--- Data in this exercise Enclosed Below ---

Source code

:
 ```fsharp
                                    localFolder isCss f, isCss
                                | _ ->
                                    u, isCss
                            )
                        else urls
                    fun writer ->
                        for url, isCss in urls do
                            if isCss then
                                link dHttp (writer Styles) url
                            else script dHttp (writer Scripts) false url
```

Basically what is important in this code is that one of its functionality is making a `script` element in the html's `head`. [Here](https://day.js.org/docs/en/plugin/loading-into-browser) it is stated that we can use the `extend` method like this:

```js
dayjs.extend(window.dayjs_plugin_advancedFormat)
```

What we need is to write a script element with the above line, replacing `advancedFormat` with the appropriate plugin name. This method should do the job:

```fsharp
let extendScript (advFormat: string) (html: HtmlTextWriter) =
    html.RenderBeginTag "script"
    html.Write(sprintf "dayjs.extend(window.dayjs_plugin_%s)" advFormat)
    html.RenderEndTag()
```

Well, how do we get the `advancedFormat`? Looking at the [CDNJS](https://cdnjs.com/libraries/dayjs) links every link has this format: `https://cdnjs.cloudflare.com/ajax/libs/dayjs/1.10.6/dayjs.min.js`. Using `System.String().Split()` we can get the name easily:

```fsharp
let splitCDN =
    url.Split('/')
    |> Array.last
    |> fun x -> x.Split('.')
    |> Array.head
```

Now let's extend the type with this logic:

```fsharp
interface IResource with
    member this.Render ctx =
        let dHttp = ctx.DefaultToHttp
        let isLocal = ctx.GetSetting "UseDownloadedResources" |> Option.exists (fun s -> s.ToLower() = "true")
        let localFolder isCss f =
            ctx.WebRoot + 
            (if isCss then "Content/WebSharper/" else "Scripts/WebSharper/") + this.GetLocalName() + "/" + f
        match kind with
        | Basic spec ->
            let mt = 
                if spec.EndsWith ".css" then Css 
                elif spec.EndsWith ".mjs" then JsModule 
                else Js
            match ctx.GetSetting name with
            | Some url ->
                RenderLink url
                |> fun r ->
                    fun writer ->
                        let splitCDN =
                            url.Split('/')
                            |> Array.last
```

--- End of Enclosed Data in this exercise ---

**Action item:** Copy every line from the data that includes the string "method".

**Written response:**
Basically what is important in this code is that one of its functionality is making a `script` element in the html's `head`. [Here](https://day.js.org/docs/en/plugin/loading-into-browser) it is stated that we can use the `extend` method like this:
What we need is to write a script element with the above line, replacing `advancedFormat` with the appropriate plugin name. This method should do the job:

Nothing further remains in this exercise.